Special Friends Forever

, , , , , , , | Learning | November 13, 2017

(In fourth grade I move to a new school. On my first day of school, a group of girls comes up to me and claims me as their friend. I become really good friends with one of the girls, and the rest are fun to play with at recess. Some of the girls aren’t as smart as I am, and one is missing a leg. All of them have another class that they go to for part of the day, but being nine, I don’t really think much of it. This happens in sixth grade: My teacher has asked me to stay behind so she can talk to me before I go to recess.)

Teacher: “[My Name], I see that you’ve been playing with [Friends #1, #2, and #3]. You shouldn’t be playing with them; we will find you new friends.”
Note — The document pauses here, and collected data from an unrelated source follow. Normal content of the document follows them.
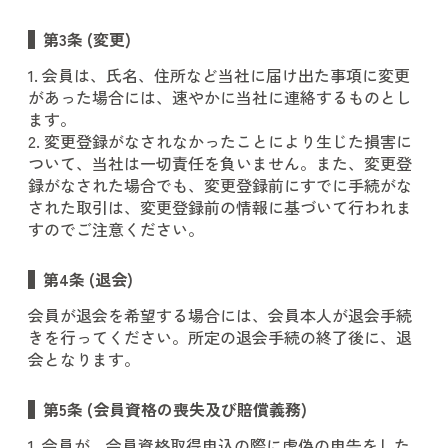
第3条 (変更)
1. 会員は、氏名、住所など当社に届け出た事項に変更
があった場合には、速やかに当社に連絡するものとし
ます。
2. 変更登録がなされなかったことにより生じた損害に
ついて、当社は一切責任を負いません。また、変更登
録がなされた場合でも、変更登録前にすでに手続がな
された取引は、変更登録前の情報に基づいて行われま
すのでご注意ください。
第4条 (退会)
会員が退会を希望する場合には、会員本人が退会手続
きを行ってください。所定の退会手続の終了後に、退
会となります。
第5条 (会員資格の喪失及び賠償義務)
1. 会員が、会員資格取得申込の際に虚偽の申告をした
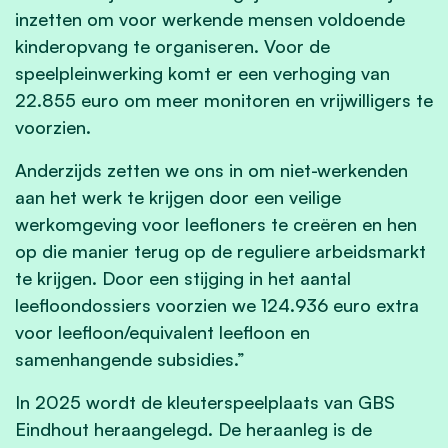
inzetten om voor werkende mensen voldoende
kinderopvang te organiseren. Voor de
speelpleinwerking komt er een verhoging van
22.855 euro om meer monitoren en vrijwilligers te
voorzien.
Anderzijds zetten we ons in om niet-werkenden
aan het werk te krijgen door een veilige
werkomgeving voor leefloners te creëren en hen
op die manier terug op de reguliere arbeidsmarkt
te krijgen. Door een stijging in het aantal
leefloondossiers voorzien we 124.936 euro extra
voor leefloon/equivalent leefloon en
samenhangende subsidies.”
In 2025 wordt de kleuterspeelplaats van GBS
Eindhout heraangelegd. De heraanleg is de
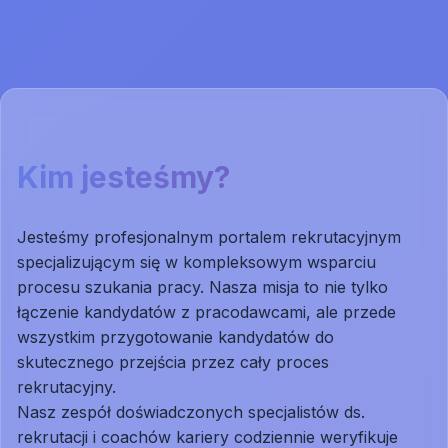
Kim jesteśmy?
Jesteśmy profesjonalnym portalem rekrutacyjnym
specjalizującym się w kompleksowym wsparciu
procesu szukania pracy. Nasza misja to nie tylko
łączenie kandydatów z pracodawcami, ale przede
wszystkim przygotowanie kandydatów do
skutecznego przejścia przez cały proces
rekrutacyjny.
Nasz zespół doświadczonych specjalistów ds.
rekrutacji i coachów kariery codziennie weryfikuje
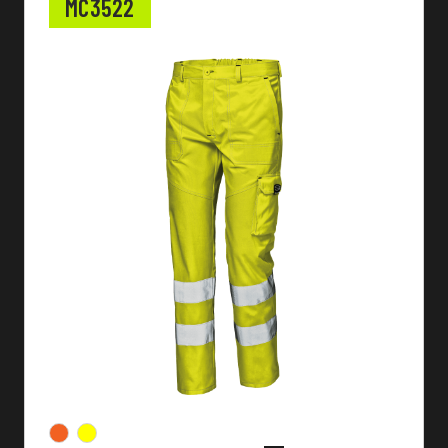
MC3522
Me: “But I like my friends, and all the other kids in class are mean or are into things I’m not interested in.”

Teacher: “Well, if you stop being friends with those girls, then people wouldn’t be mean to you.”
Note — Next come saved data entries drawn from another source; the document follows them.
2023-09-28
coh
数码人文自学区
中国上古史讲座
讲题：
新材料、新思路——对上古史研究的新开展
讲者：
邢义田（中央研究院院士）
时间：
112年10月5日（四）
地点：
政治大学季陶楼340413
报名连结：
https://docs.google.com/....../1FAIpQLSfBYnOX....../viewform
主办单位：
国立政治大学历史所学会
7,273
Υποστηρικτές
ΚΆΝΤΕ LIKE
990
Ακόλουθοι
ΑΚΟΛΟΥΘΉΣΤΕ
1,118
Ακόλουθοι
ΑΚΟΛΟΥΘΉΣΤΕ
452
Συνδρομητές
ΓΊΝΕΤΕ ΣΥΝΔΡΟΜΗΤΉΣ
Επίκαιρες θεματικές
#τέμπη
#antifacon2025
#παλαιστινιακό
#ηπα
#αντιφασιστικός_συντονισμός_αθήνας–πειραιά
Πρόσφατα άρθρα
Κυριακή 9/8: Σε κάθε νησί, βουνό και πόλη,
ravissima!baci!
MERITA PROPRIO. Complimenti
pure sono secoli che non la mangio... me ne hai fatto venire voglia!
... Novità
Me: “But my friends are friends with me, no matter who I hang out with. Why should I be friends with people who don’t like me because of who I am friends with?”

Teacher: “[My Name], those girls are Day School children and you’re not. You are one of the brightest students I have, and you shouldn’t be playing with them.”

Me: *looking at my teacher in confusion* “But [Teacher], I’m a child and I go to school during the day. What am I, if not a day school child?”

Teacher: *pauses* “Just go outside and try to make new friends.”

(It took me a while to work out that “day school children” meant kids who were in special ed. By the end of seventh grade, I was no longer friends with most of the girls that I was friends with in fourth grade. Some had changed schools, and some had just drifted naturally into different groups. I’m glad I never took my teacher’s advice to abandon a group of people who had welcomed me with open arms just because my teacher thought they were different than me. I’m now in my 30s and still count one of those girls as one of my closest friends.)